Ce n’est pas Houphouët, président du RDA qui eut été plébiscité comme en 1946 qui pouvait avoir ces craintes. Il fut et reste un rassembleur et non un balkanisateur.
La colonisation qui divisa pour régner, n’avait pas préparé les voies de l’unité africaine. Et s’il n’y a pas de fatalisme historique, il y a, par contre, une logique des processus qui est plus forte que la volonté des hommes. Il était donc irréaliste de vouloir construire immédiatement de grands ensembles régionaux et à fortiori continentaux. C’était mettre la charrue avant les bœufs et courir à l’échec comme les quelques tentatives de regroupement l’ont suffisamment prouvé.
Mais depuis que nous avons repris notre initiative historique et que nous imprimons progressivement une autre logique à notre histoire, on ne peut accuser Félix Houphouët-Boigny et son pays d’être les fossoyeurs de l’unité africaine.
Le projet de double nationalité fut une ébauche de fédération des pays du Conseil de l’Entente. La Côte d’Ivoire a accueilli continûment des millions d’étrangers africains en leur accordant les mêmes droits qu’à ses nationaux (y compris le droit de vote jusqu’en 1995). Malgré ses maigres ressources, elle pratique une solidarité vraie en versant subsides aux gouvernants et subventions aux Etats africains frères. Elle est la cheville ouvrière de toutes les organisations régionales africaines créées depuis 1960. C’est à l’honneur d’Houphouët et de son pays de préparer par des actes la construction de l’unité africaine au lieu de la célébrer verbalement.

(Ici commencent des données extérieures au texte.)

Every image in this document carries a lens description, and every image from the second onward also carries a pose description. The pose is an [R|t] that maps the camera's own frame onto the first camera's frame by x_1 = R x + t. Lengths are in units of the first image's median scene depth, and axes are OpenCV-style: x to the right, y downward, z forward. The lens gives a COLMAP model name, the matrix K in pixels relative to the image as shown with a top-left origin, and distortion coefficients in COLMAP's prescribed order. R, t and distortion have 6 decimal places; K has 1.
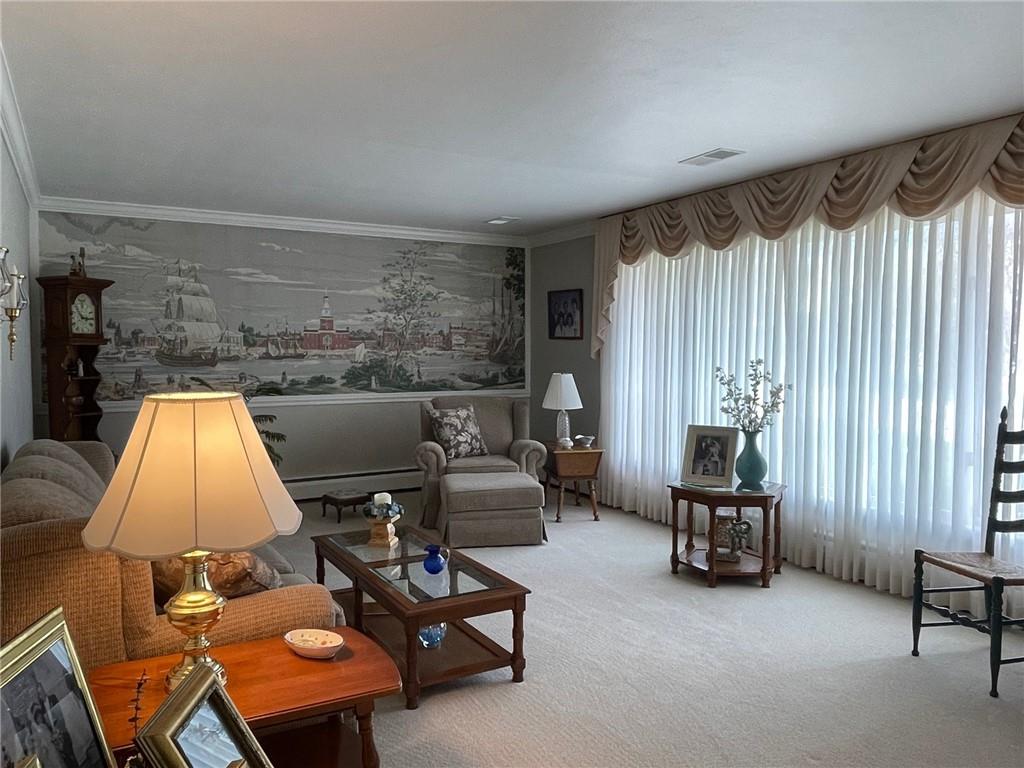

La lutte anticolonialiste a révélé un leader authentique, expression de son peuple et non créature du colonialisme. Un leader et non undeus ex machina , un primus inter pares d’un mouvement démocratique. Et s’il avait manqué à son devoir, « trahi » comme certains l’insinuent, le RDA qui n’était pas un parti stalinien mais un mouvement démocratique, en eût tiré toutes les conséquences. Si Houphouët-Boigny sut donc conduire à la victoire ce mouvement en dépit des heurs et des malheurs, s’il sut garder la confiance de ses pairs et des masses, c’est qu’il est effectivement un de ces grands hommes de l’histoire qui, selon Hegel, sont « ceux qui, dans leur temps, ont le plus de lucidité et savent le mieux ce qu’il faut faire ».